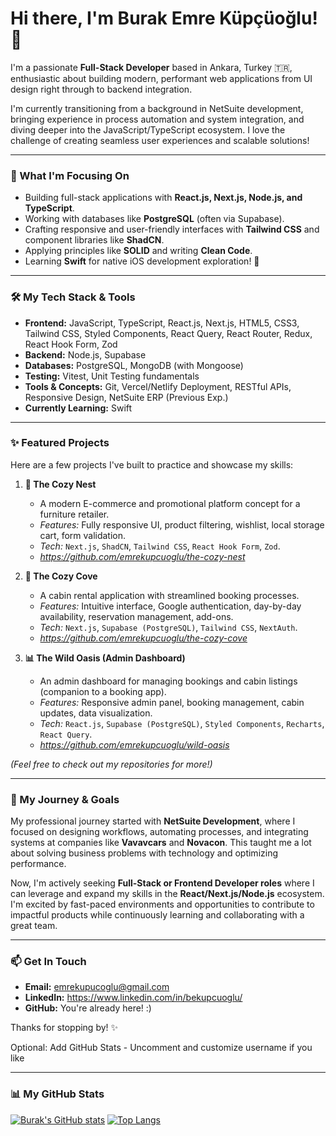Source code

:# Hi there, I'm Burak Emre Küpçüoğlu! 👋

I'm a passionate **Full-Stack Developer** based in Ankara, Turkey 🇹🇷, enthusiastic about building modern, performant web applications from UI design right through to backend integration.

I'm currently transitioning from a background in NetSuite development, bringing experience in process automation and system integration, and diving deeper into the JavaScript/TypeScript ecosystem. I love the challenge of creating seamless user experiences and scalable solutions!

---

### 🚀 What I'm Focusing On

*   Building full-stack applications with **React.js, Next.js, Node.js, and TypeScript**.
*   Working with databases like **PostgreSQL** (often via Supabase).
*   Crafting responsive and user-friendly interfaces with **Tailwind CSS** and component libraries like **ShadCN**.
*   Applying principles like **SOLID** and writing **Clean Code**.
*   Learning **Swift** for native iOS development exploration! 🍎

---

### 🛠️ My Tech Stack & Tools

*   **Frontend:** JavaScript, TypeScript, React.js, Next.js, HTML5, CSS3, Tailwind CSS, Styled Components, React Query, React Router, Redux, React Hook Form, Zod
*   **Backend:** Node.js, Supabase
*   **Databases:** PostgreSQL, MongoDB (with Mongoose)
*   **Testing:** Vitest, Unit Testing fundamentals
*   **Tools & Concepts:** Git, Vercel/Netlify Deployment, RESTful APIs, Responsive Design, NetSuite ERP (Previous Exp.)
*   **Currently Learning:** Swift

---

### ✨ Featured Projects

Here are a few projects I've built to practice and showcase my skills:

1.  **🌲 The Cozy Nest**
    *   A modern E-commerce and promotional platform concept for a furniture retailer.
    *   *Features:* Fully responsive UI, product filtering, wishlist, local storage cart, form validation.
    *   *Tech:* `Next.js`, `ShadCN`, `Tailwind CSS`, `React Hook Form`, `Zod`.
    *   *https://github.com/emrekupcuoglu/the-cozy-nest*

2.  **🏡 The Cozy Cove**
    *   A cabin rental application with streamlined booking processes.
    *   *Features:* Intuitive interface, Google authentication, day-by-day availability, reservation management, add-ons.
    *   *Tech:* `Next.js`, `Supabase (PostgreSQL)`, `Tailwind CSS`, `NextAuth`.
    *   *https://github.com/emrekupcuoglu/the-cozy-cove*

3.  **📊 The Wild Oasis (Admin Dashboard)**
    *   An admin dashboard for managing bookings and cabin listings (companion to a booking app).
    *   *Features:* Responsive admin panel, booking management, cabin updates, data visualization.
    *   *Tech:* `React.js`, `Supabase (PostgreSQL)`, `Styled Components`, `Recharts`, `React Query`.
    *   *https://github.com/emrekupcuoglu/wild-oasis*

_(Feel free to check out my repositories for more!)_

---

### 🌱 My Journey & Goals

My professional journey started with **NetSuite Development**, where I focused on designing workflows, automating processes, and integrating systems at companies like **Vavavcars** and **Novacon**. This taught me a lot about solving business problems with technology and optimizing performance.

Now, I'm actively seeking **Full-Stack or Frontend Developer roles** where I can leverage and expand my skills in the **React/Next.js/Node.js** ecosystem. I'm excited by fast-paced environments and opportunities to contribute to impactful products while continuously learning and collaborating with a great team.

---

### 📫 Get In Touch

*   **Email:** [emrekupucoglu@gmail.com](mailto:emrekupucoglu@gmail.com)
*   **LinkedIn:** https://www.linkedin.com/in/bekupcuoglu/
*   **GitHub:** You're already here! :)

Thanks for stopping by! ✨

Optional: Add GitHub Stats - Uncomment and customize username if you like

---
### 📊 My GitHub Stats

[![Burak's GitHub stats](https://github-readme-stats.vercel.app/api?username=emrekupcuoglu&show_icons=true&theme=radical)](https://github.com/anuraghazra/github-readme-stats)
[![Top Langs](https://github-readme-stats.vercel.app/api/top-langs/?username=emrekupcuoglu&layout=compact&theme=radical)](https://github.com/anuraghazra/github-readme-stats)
▬▬▬
• [Problem requirements]: Copy the lines above word for word, leaving out the pictures.

• [Output]:
Source code

:# Hi there, I'm Burak Emre Küpçüoğlu! 👋

I'm a passionate **Full-Stack Developer** based in Ankara, Turkey 🇹🇷, enthusiastic about building modern, performant web applications from UI design right through to backend integration.

I'm currently transitioning from a background in NetSuite development, bringing experience in process automation and system integration, and diving deeper into the JavaScript/TypeScript ecosystem. I love the challenge of creating seamless user experiences and scalable solutions!

---

### 🚀 What I'm Focusing On

*   Building full-stack applications with **React.js, Next.js, Node.js, and TypeScript**.
*   Working with databases like **PostgreSQL** (often via Supabase).
*   Crafting responsive and user-friendly interfaces with **Tailwind CSS** and component libraries like **ShadCN**.
*   Applying principles like **SOLID** and writing **Clean Code**.
*   Learning **Swift** for native iOS development exploration! 🍎

---

### 🛠️ My Tech Stack & Tools

*   **Frontend:** JavaScript, TypeScript, React.js, Next.js, HTML5, CSS3, Tailwind CSS, Styled Components, React Query, React Router, Redux, React Hook Form, Zod
*   **Backend:** Node.js, Supabase
*   **Databases:** PostgreSQL, MongoDB (with Mongoose)
*   **Testing:** Vitest, Unit Testing fundamentals
*   **Tools & Concepts:** Git, Vercel/Netlify Deployment, RESTful APIs, Responsive Design, NetSuite ERP (Previous Exp.)
*   **Currently Learning:** Swift

---

### ✨ Featured Projects

Here are a few projects I've built to practice and showcase my skills:

1.  **🌲 The Cozy Nest**
    *   A modern E-commerce and promotional platform concept for a furniture retailer.
    *   *Features:* Fully responsive UI, product filtering, wishlist, local storage cart, form validation.
    *   *Tech:* `Next.js`, `ShadCN`, `Tailwind CSS`, `React Hook Form`, `Zod`.
    *   *https://github.com/emrekupcuoglu/the-cozy-nest*

2.  **🏡 The Cozy Cove**
    *   A cabin rental application with streamlined booking processes.
    *   *Features:* Intuitive interface, Google authentication, day-by-day availability, reservation management, add-ons.
    *   *Tech:* `Next.js`, `Supabase (PostgreSQL)`, `Tailwind CSS`, `NextAuth`.
    *   *https://github.com/emrekupcuoglu/the-cozy-cove*

3.  **📊 The Wild Oasis (Admin Dashboard)**
    *   An admin dashboard for managing bookings and cabin listings (companion to a booking app).
    *   *Features:* Responsive admin panel, booking management, cabin updates, data visualization.
    *   *Tech:* `React.js`, `Supabase (PostgreSQL)`, `Styled Components`, `Recharts`, `React Query`.
    *   *https://github.com/emrekupcuoglu/wild-oasis*

_(Feel free to check out my repositories for more!)_

---

### 🌱 My Journey & Goals

My professional journey started with **NetSuite Development**, where I focused on designing workflows, automating processes, and integrating systems at companies like **Vavavcars** and **Novacon**. This taught me a lot about solving business problems with technology and optimizing performance.

Now, I'm actively seeking **Full-Stack or Frontend Developer roles** where I can leverage and expand my skills in the **React/Next.js/Node.js** ecosystem. I'm excited by fast-paced environments and opportunities to contribute to impactful products while continuously learning and collaborating with a great team.

---

### 📫 Get In Touch

*   **Email:** [emrekupucoglu@gmail.com](mailto:emrekupucoglu@gmail.com)
*   **LinkedIn:** https://www.linkedin.com/in/bekupcuoglu/
*   **GitHub:** You're already here! :)

Thanks for stopping by! ✨

Optional: Add GitHub Stats - Uncomment and customize username if you like

---
### 📊 My GitHub Stats

[![Burak's GitHub stats](https://github-readme-stats.vercel.app/api?username=emrekupcuoglu&show_icons=true&theme=radical)](https://github.com/anuraghazra/github-readme-stats)
[![Top Langs](https://github-readme-stats.vercel.app/api/top-langs/?username=emrekupcuoglu&layout=compact&theme=radical)](https://github.com/anuraghazra/github-readme-stats)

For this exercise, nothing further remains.